▶ **Passage provided**
We are trying to visit a few colleges over the next few months without missing too many school days. My idea is to visit a large university and a LAC on each trip. (We have both types on our list). Hoping someone has done something similar or has tips for us.
Minnesota: Macalester and UMinn-Twin cities. They are close by. Would doing tours of both in one day be too hectic? Thinking of visiting in Dec or Jan - kiddo would need to understand what a MN winter really entails.
Wisconsin: UWisconsin-Madison and Lawrence. These are about 2 hours away by car. Would start in Madison then drive to Lawrence and tour there, spend the night, and return to the closest / cheapest airport Madison/Green Bay the next day. Is that reasonable?
Boston: Boston U, Northeastern, Clark. Would it be possible/reasonable to do all three in 2 days?
We did several two schools/one day tours. If they are close enough and you can work the schedules out, it isn’t bad. We did Duke/UNC, William and Mary/RIchmond, Wake Forest/Elon.
BU, Northeastern and Clark-- yes, doable over two days. You can even add Holy Cross to the mix- and still doable over two days.
I’ll let others weigh in on the other geographies! But you need to plan out your transportation. Perhaps stay in a hotel in the Boston suburbs, take public transportation to Northeastern, then BU; retrieve your car and drive to Worcester… do Clark the next morning. If you drive into Boston you’ll spend an hour looking for parking, an hour getting lost trying to find the on-ramp to the Turnpike heading West… adds time and stress…
I think it’s fine. My advice would be to schedule the info session after the tour at the morning visit (where you have spent the night). They adhere pretty tightly to a schedule and if you needed to slip out, it’s far less complicated than abandoning a tour in the middle. With that said, you can almost certainly do a tour and info session at both in a single day without stressing yourself out.
We did several schools as part of a 2/day trip where distances allowed and we didn’t feel rushed or confused.
There’s actually a fairly decent airport in Appleton, WI if that makes any difference.
Pretty sure we got a decent flight from Appleton to LA back when we toured Lawrence.
Yes, we did this a lot. Once you start looking at time slots, you can basically see a lot of colleges have set it up so you can do a morning or afternoon visit with plenty of time in between for a modest drive and even some lunch. Obviously map it all out in advance, try to avoid situations where if there is some unexpected delay it will have you sweating, and so on. But usually it is pretty easy to figure out what is very likely to work.

▶ **Exercises to complete**
a) Answer these questions from the college-visit thread:
(i) Which two schools are planned for the Minnesota trip?
(ii) About how long is the drive between UWisconsin-Madison and Lawrence?
(iii) Which school does one reply say could be added to the Boston trip while keeping it doable over two days?
b) Rewrite the part of the college-visit thread starting at "Wisconsin: UWisconsin-Madison and" and ending at "Is that reasonable?", replacing "cheapest" with "least expensive".
Answer using only the college-visit thread.

▶ **Entries shown**
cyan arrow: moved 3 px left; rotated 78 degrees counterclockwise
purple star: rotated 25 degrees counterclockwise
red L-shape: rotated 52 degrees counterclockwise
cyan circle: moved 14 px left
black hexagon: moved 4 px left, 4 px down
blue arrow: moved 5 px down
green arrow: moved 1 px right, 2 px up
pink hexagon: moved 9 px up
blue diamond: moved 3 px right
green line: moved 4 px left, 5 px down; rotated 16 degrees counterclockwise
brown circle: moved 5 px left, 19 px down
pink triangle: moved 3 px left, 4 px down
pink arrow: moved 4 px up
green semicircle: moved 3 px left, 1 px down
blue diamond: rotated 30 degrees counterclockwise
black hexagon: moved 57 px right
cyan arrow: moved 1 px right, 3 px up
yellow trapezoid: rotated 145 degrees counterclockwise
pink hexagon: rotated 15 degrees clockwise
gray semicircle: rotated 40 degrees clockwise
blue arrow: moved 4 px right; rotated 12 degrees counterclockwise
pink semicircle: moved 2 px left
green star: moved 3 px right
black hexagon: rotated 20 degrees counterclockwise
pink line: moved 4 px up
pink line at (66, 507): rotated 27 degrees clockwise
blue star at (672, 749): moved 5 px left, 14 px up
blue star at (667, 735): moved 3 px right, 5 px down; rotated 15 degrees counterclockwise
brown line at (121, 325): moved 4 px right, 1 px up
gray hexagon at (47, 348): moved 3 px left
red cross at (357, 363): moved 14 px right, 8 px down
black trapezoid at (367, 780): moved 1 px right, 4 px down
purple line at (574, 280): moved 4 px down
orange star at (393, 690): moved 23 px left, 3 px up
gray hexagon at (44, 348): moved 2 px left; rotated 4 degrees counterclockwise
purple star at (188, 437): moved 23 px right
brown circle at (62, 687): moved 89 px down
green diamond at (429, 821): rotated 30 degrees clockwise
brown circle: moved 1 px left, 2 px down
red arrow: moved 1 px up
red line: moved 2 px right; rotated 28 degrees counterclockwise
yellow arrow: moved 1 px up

▶ **Solutions for each task**
a)
(i) Macalester and UMinn-Twin cities
(ii) About 2 hours
(iii) Holy Cross

b)
Wisconsin: UWisconsin-Madison and Lawrence. These are about 2 hours away by car. Would start in Madison then drive to Lawrence and tour there, spend the night, and return to the closest / least expensive airport Madison/Green Bay the next day. Is that reasonable?